Example i4is asteroid mining architecture using small spacraft with distributed functionalities (credit: Efflam Mercier).

ChipSats

ChipSats (check out Zack Manchester’s work, too!), femtosats and other extremely small spacecraft are considered to continue the space-technology revolution that has been started by the introduction of the CubeSat standard. The associated low cost helps to democratize space access, which is extremely important for the continue growth of the nascent space industry. Moreover, using these small spacecraft provides an incentive to keep driving and to utilize miniaturization of electronics and research instruments. And finally, the small spacecraft architecture lends itself to distributed system approaches and swarm constellations, topics that are currently at the forefront of spacecraft control, metronomy and interstellar exploration efforts.

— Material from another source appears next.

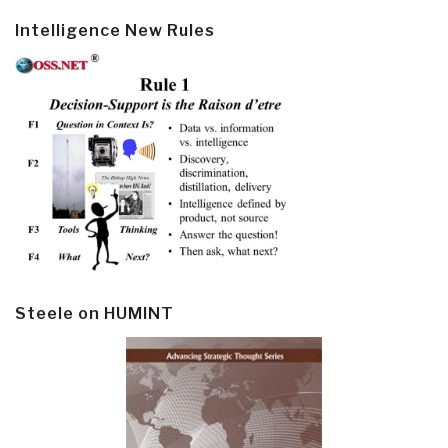
Intelligence New Rules
Steele on HUMINT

The latter point is particularly important for us, as deploying swarms of such small spacecraft significantly decreases required propulsive capabilities and increases the likelyhood of mission success.

i4is is involved with the small spacecraft community and has proposed multiple designs for interstellar spacecraft, e.g. the Andromea report spacecraft. We are currently working with a team at Drexel University to realize a prototype spacecraft for our Project Glowworm efforts, and we have been working with the International Space University to advance the ChipSat cause through seminars and student projects.

Artist’s impression of the Andromeda ChipSat spacecraft. The target size is on the order of \(1 \times 1\) cm with a thickness between tens of micrometers to several millimeters. If you are interested, the Andromeda report can also be found on ArXiv: Andromeda Spacecraft Report.

Education

i4is is continuously improving its educational impact. Especially in England we have several representative that regularly visit schools as well as educational and sci-fi events. We also organize events such as starship engineering courses and conferences for topics relevant to interstellar exploration efforts.

Two big pillars of our educational efforts are our cooperation with the International Space University and the Principium Magazine, which is published on a regular basis.

I have worked with two ISU Master’s students on their final projects. One testing the limits of spacecraft miniaturization for asteroid mining, the other developing a ChipSat mission to probe the atmosphere of Venus. Both projects have been very interesting experiences, in which I could help the students but also work on my own mentoring and team working skills.

The Principium magazine can be read by anyone for free and frequently features articles by big names in the interstellar community. It also has given me the opportunity to practice writing popular science articles. One of them considers recent developments in Breakthrough Propulsion and can be found here for the interested reader: Breakthrough Propulsion article.

Title page of the final report for a ChipSat mission to Venus by ISU student Salvatore Vivenzio.